START DATA EXCERPTS

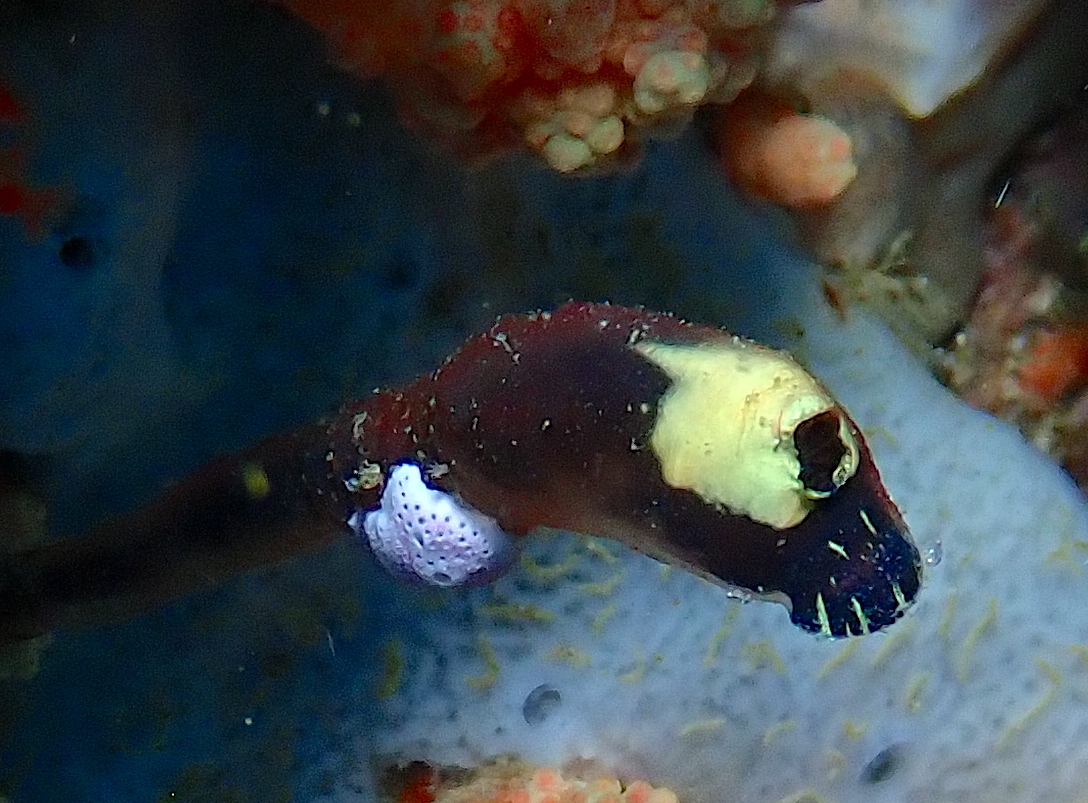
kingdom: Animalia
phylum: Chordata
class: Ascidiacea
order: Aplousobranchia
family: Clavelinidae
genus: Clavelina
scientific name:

END DATA EXCERPTS

Rewrite these lines, substituting "species name" for "scientific name" and keeping everything else the same. Omit the pictures.

kingdom: Animalia
phylum: Chordata
class: Ascidiacea
order: Aplousobranchia
family: Clavelinidae
genus: Clavelina
species name:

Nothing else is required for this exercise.